Constantine's sequel was held up by other proposed adaptations that never ended up happening

According to CBR, "Constantine" was only one of three R-Rated DC Comics branded films released in the ten-year period between 2005 and 2015, the other two being "V for Vendetta" and "Watchmen." DC would later find success in their R-rated adaptations with "Joker," "Birds of Prey," and "The Suicide Squad." But 2005 was a different time, and according to a 15th Anniversary Reunion Panel at the San Diego Comic-Con@Home from 2020, "Constantine" director Francis Lawrence believes that the R rating ultimately hurt the original film at the box office. He explains that audiences went in expecting to see a hard-R movie and got a PG-13 film that was only rated R for what Lawrence said was the movie's "tone."

He said in regards to making a sequel in 2020, "With all these shared universes that exist now, with 'Constantine' being a part of Vertigo, which is a part of DC, people have plans for these shared universes. You know, possibly different Constantines and things like that. Right now, we don't have that character available to us for TV or movies, which is a bummer. We all investigated it, but I think it's kind of crazy when you have Keanu, who would love to do another 'Constantine,' and us wanting to do another Constantine, and people are like, 'Uh, no, we got other plans.' We'll see what happens."

While the script hasn't been written yet, Francis Lawrence intents on delivering an adaptation closer in tone to the source material

Plans have indeed changed. What original "Constantine" director Francis Lawrence is referring to is J.J. Abrams' ill-fated attempt to bring the "Justice League Dark" to movies and television through a series of now-canceled projects. The John Constantine character was to be one of the first featured characters of that super-group of anti-heroes in his own new TV show, a show which had no connection to the Matt Ryan-starring NBC "Constantine" show from 2014. Now, with none of those projects on the horizon, Lawrence and Keanu Reeves have free reign to return to the beloved character.

Frances Lawrence told The Wrap that "all of that craziness with DC" has cooled off, allowing his team from the original to return for a sequel. "We finally have been sort of given the permission to go ahead and do our version of 'Constantine' because people are always saving him to be part of some shared universe thing or some TV thing or whatever. And now I think people realize that there might really be an appetite for another version of the Keanu [John] Constantine."

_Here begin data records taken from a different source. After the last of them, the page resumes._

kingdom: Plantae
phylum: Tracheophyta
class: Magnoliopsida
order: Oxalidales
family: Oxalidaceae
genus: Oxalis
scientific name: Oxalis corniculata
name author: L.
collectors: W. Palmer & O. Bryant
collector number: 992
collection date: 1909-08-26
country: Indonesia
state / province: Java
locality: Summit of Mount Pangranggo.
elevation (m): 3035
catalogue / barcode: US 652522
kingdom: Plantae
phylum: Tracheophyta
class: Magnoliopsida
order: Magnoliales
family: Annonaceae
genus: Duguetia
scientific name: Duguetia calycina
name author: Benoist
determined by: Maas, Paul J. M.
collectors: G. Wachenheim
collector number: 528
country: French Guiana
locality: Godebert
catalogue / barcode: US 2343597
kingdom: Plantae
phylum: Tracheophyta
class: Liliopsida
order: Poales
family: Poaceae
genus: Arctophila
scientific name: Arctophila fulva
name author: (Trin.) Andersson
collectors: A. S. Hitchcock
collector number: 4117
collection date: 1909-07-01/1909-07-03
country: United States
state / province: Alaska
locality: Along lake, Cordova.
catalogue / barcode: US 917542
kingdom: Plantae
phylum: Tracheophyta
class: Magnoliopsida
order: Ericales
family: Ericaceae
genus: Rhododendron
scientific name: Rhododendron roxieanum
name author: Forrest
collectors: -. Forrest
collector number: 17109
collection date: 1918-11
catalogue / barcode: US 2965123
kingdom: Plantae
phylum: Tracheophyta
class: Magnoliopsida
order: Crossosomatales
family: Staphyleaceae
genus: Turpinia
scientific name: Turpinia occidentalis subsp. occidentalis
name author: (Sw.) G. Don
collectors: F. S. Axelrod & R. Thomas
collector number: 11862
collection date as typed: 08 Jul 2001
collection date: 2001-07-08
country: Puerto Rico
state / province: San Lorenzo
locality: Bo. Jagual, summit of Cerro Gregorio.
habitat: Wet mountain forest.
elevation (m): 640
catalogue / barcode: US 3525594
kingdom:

Lawrence confirmed that the script for the sequel hasn't been written yet, but he is constantly in touch with Keanu Reeves to discuss ideas for the new film. Lawrence shared one thing he'd like to see in the sequel for sure besides making it a more R-rated movie, "I would want to definitely add more of that sarcastic, cynical sense of humor to the story." Fans can't wait to see what Lawrence and Reeves come up with for the R-rated sequel to the cult classic "Constantine."